I’m making persimmon pudding for an equinox meal today. There may be misappropriation of pulp going on here.
This looks like the churches I grew up in, with two differences:
- We would not have had a baptistery. We did baptisms in a deep spot in a local creek.
- If we would have had a baptistery, we would not have jumped into it. We would have said that brother “got in the flesh.”
Otherwise, totally us.
Another sign of the shift out of summer: we can hear the scrap yard a mile from here in the morning. Turns out, sound travels farther in cold temperatures.
One of the things I’ve learned since taking this new job is that the feeling of vague dread every time I think of work is not, in fact, necessary.
Rachel, Darcy, and I visited the Sculpture Trails Outdoor Museum today. Pretty cool! Mostly it made me wish even more for a landscape filled with shrines.

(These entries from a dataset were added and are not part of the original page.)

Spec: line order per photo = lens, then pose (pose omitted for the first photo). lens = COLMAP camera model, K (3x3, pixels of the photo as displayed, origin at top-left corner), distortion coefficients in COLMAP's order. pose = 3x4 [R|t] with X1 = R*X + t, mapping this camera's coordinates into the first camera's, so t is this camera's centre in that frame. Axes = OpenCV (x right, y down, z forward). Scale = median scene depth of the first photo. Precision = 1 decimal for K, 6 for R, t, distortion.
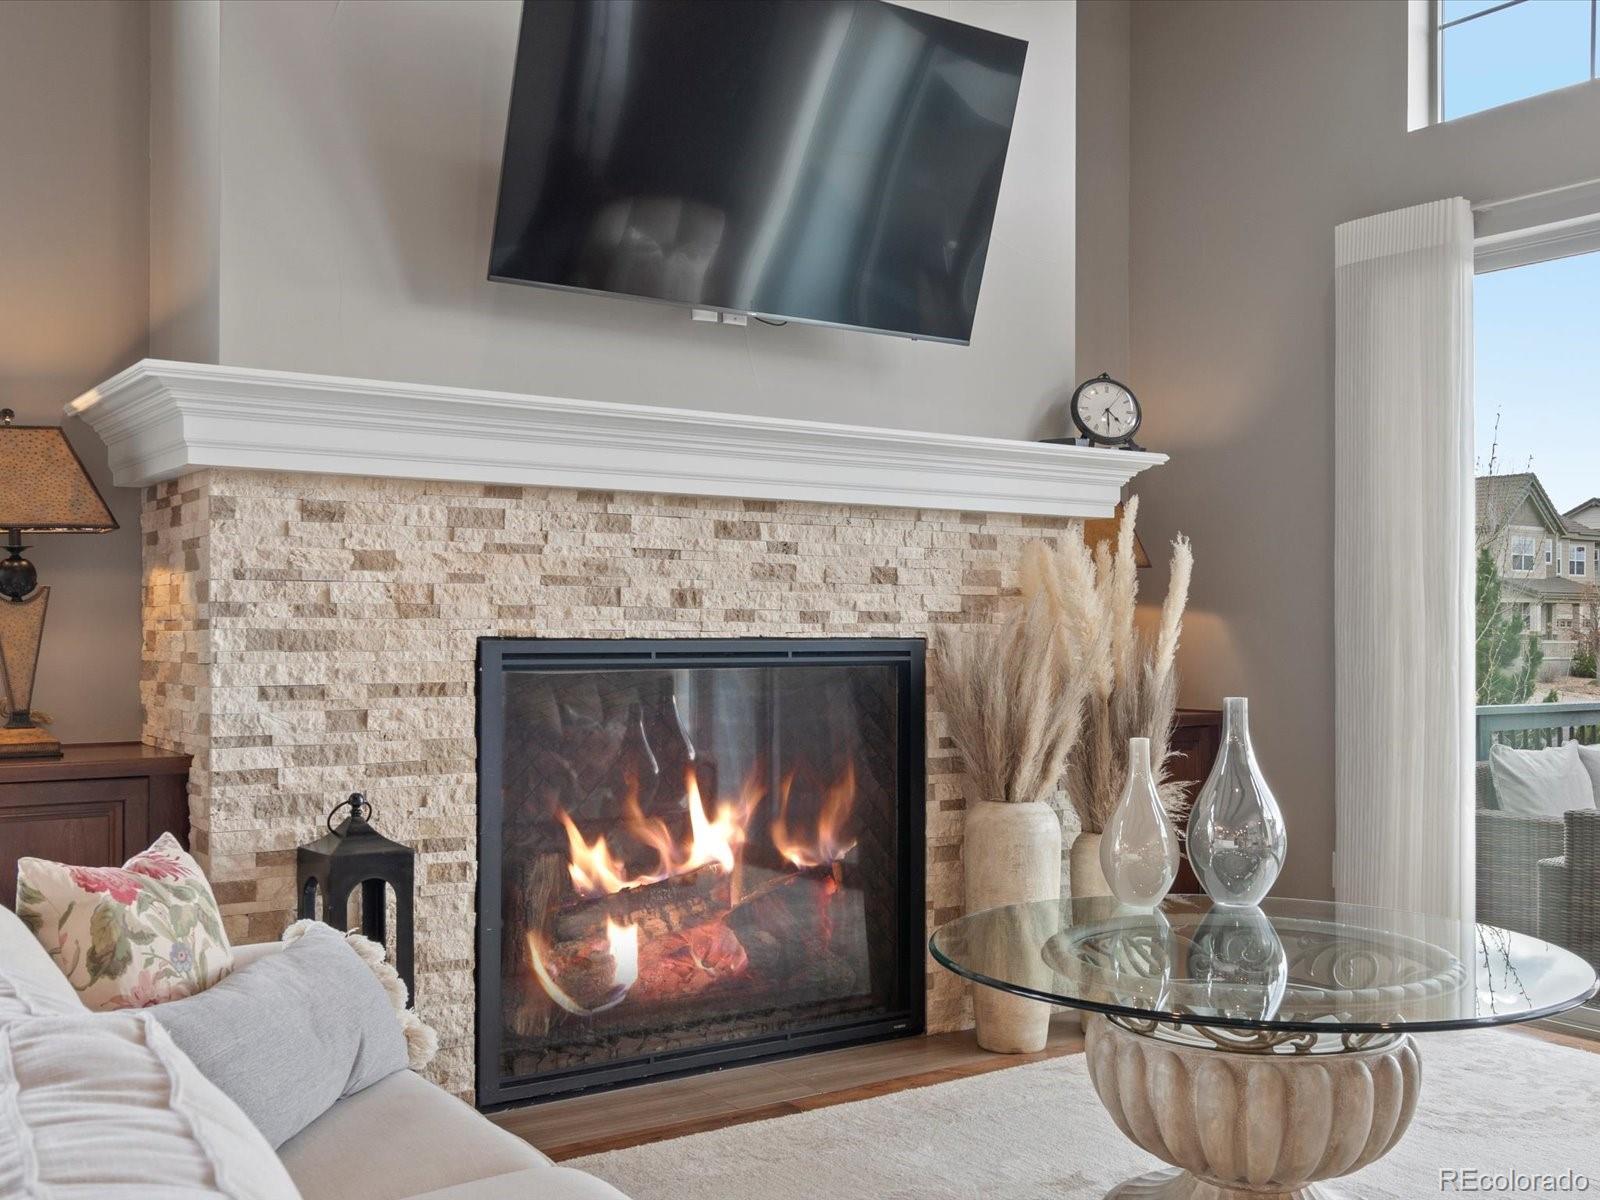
lens RADIAL K [[1592.0, 0, 798.9], [0, 1592.0, 616.6], [0, 0, 1]] dist [0.002871, 0.000000]
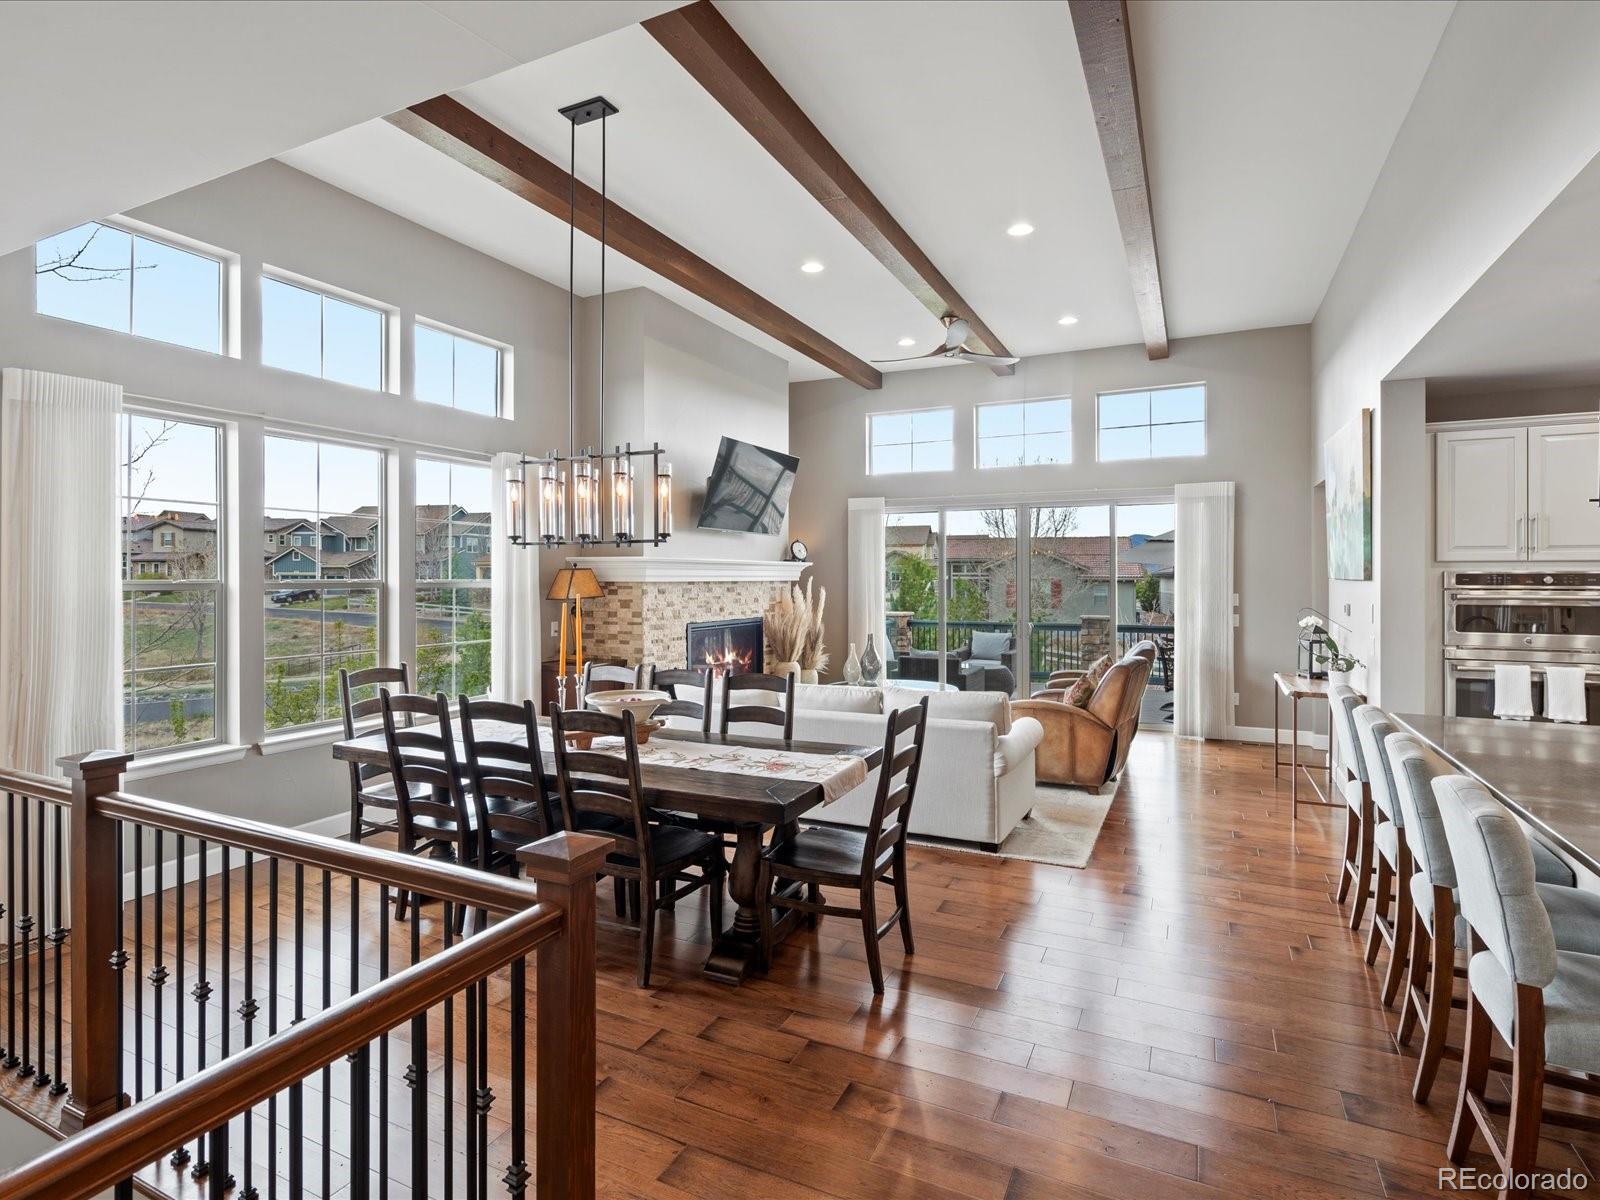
lens RADIAL K [[819.6, 0, 806.5], [0, 819.6, 561.9], [0, 0, 1]] dist [-0.005341, 0.001795]
pose [[0.870305, 0.004627, 0.492491, -0.832626], [0.001186, 0.999933, -0.011489, -0.099813], [-0.492511, 0.010583, 0.870242, -0.723368]]
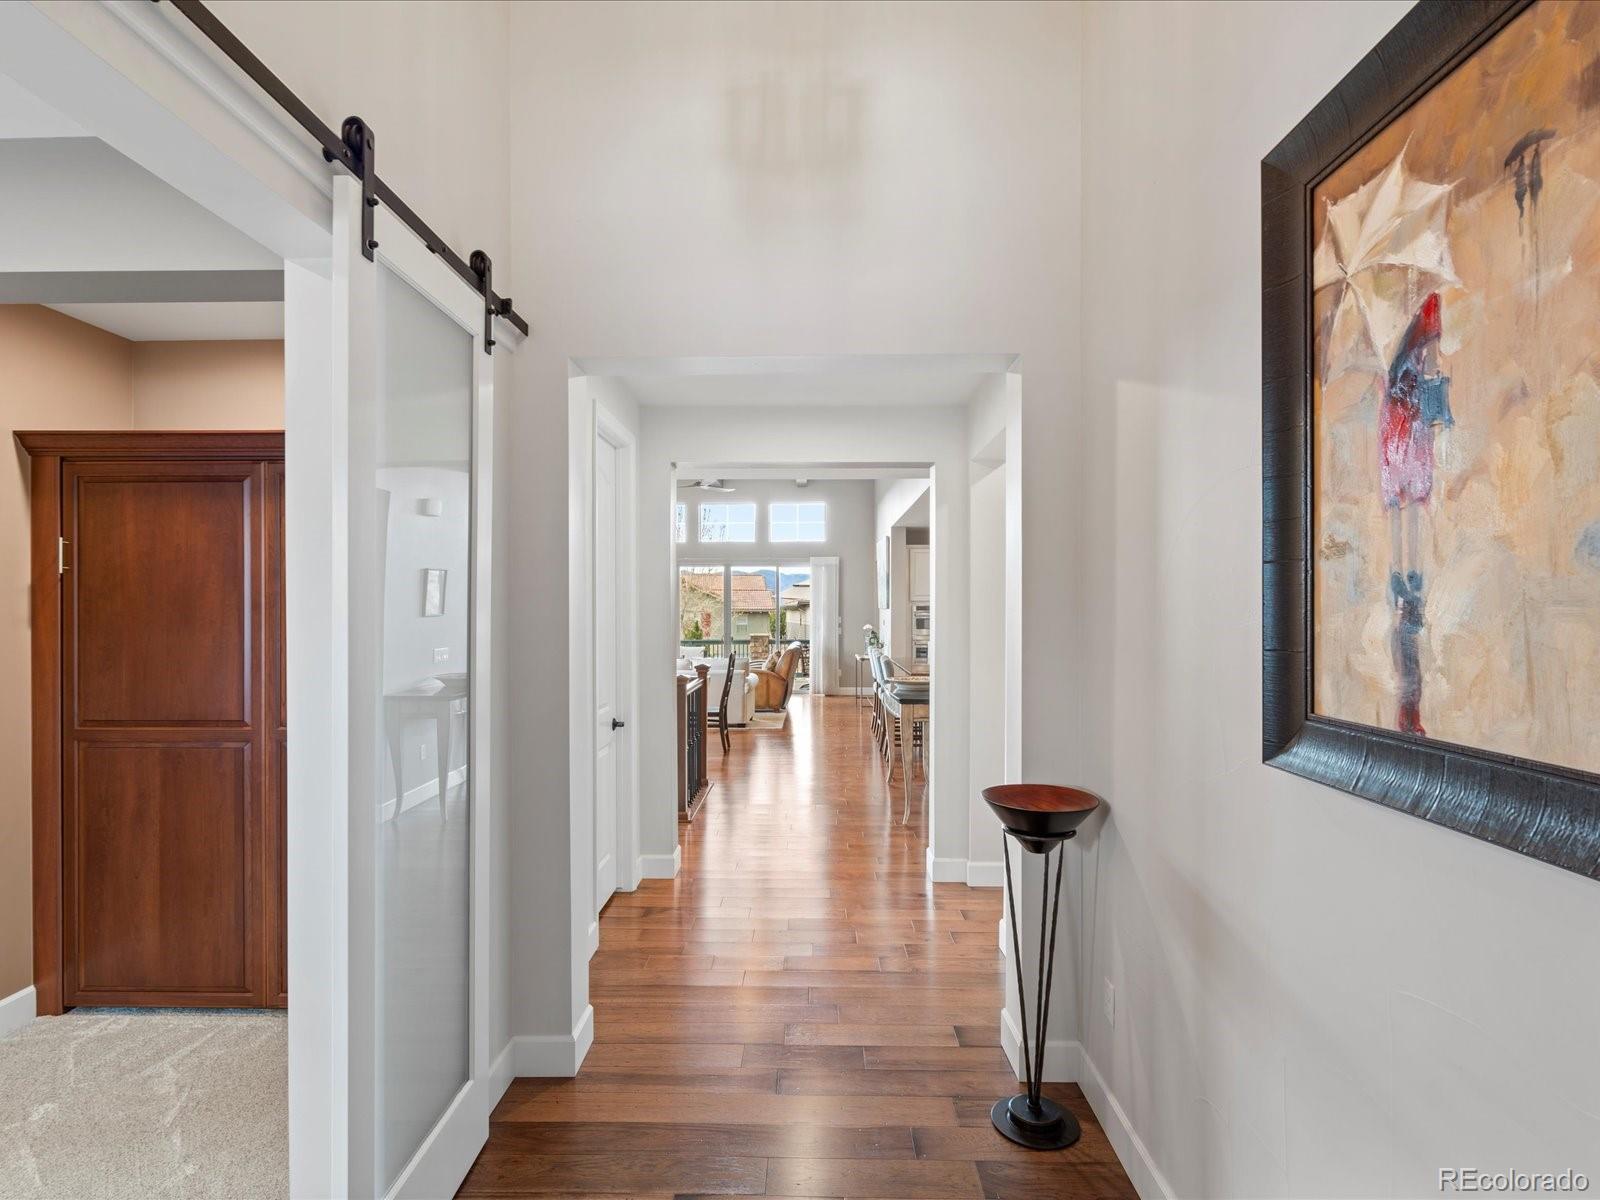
lens RADIAL K [[849.5, 0, 799.0], [0, 849.5, 602.9], [0, 0, 1]] dist [-0.000266, -0.000001]
pose [[0.588514, -0.002370, 0.808484, -2.130406], [0.004369, 0.999990, -0.000249, -0.106605], [-0.808475, 0.003679, 0.588518, -1.599261]]
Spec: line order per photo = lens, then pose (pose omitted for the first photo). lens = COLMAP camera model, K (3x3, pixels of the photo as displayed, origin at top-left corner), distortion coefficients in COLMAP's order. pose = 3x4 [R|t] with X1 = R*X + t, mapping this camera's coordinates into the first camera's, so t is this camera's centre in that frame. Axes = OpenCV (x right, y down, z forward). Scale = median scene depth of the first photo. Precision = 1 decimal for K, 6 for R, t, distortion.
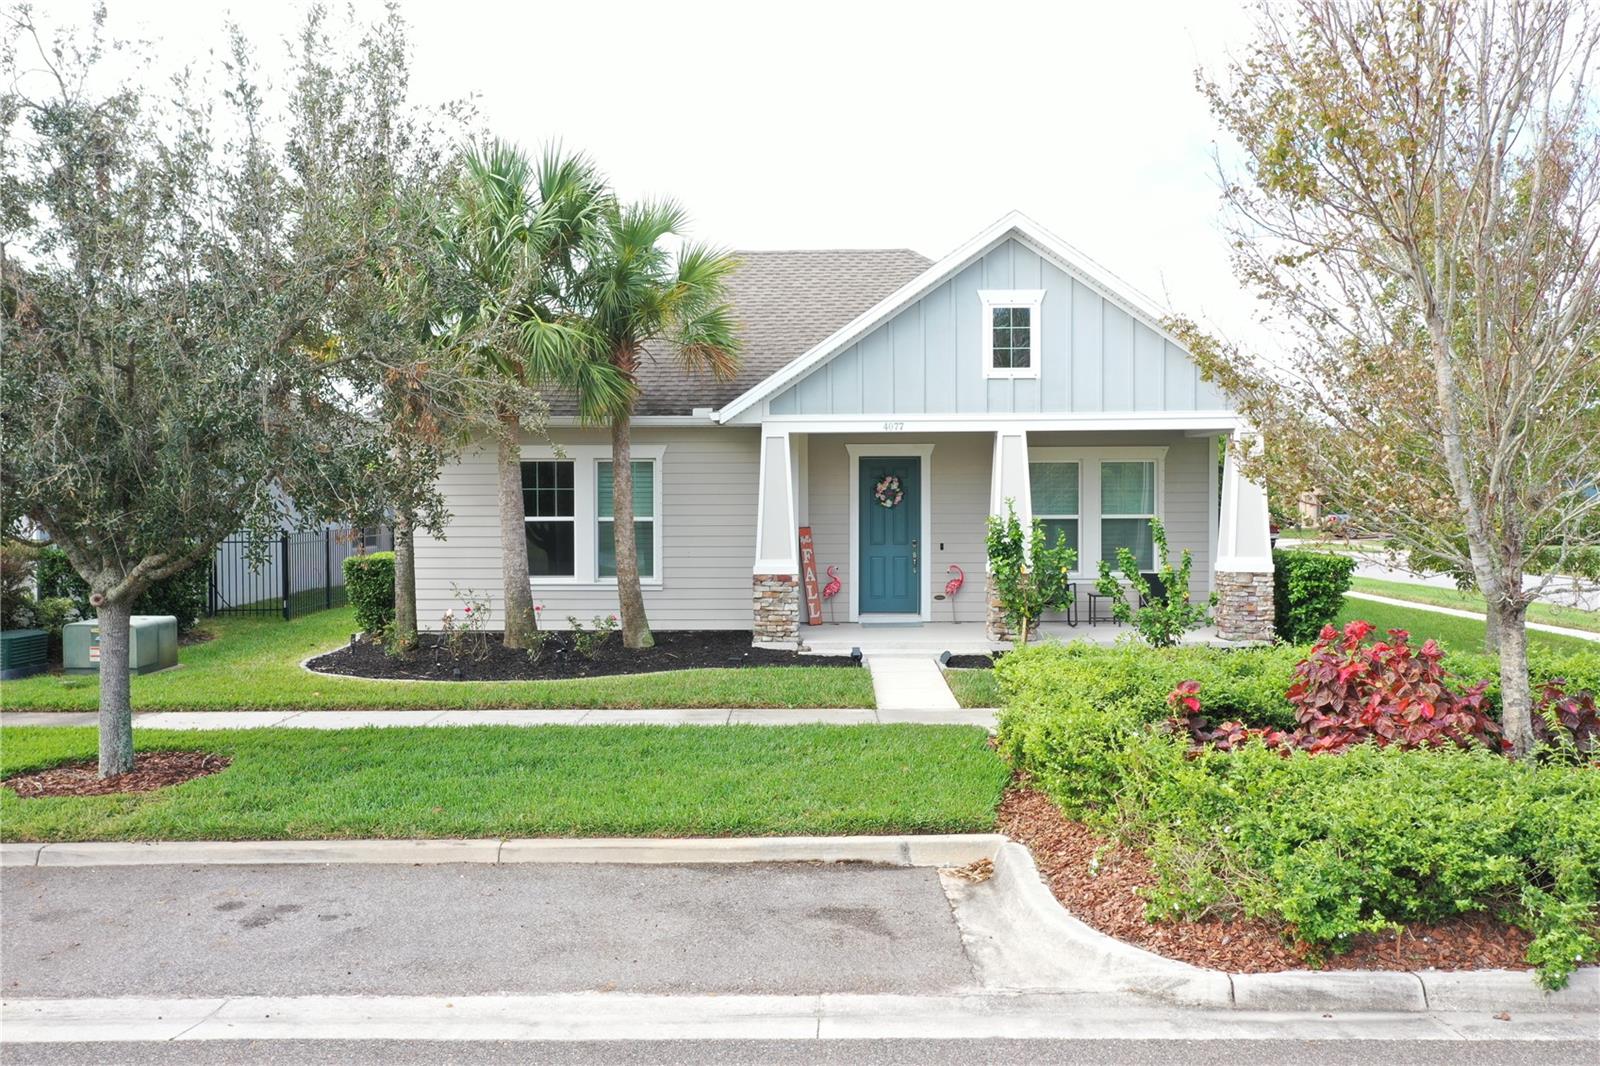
lens RADIAL K [[1285.2, 0, 797.1], [0, 1285.2, 532.2], [0, 0, 1]] dist [0.011085, 0.008126]
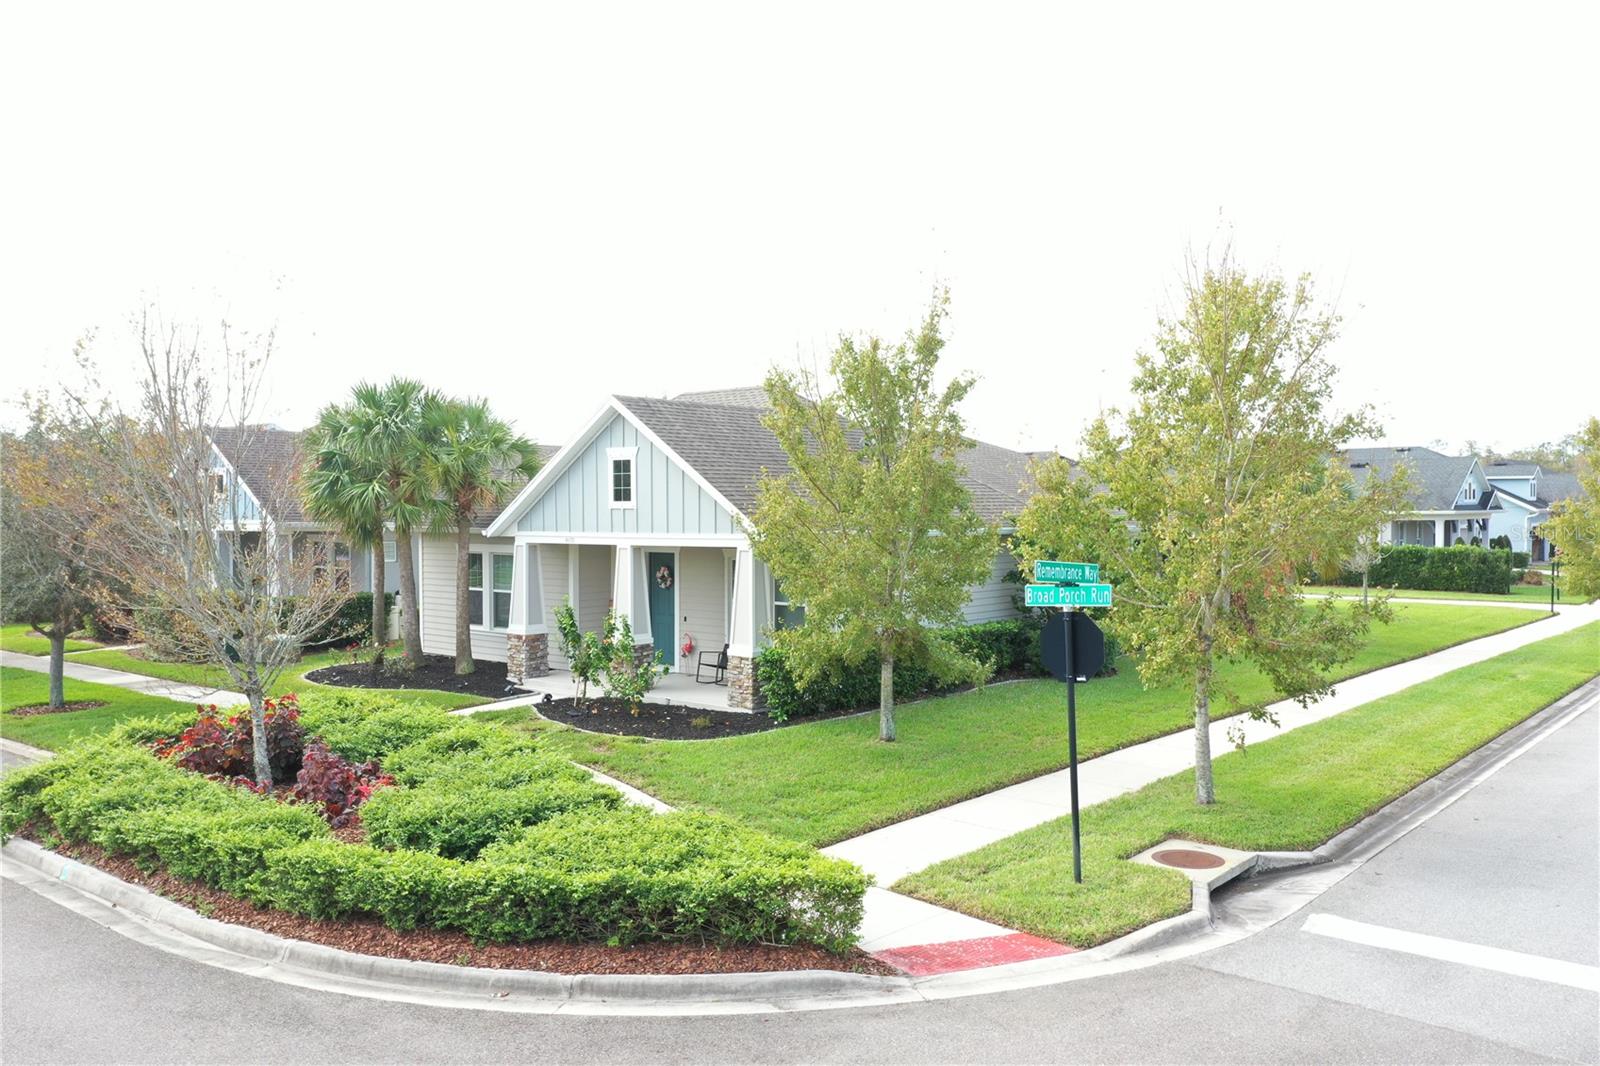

Found this while doing some research at the local historical society. I was on the cutting edge of technology in 1988!

At the new job, I’m back doing work that requires a ten key. (I guess it’s not technically a ten key but that’s the term we always used for it.) So rather than using the one already at my new desk, I brought in the one I had from my old job. It’s probably twentyish years old. Fun!

Rachel and I just spent an entertaining hour getting a bat out of Darcy’s room. The good news is that our neighborhood has bats! We even saw another one swooping just outside the window, perhaps concerned for his friend.
New job starts tomorrow. Feels like the night before the first day of school, right down to getting my backpack ready.
Lots of feelings today. Like everyone, I had plenty of half-assed and “good enough” days. And (as a co-worker would say) it’s accounting work; we’re not saving lives here. But, on the whole, I’m glad I can say I did the work with integrity.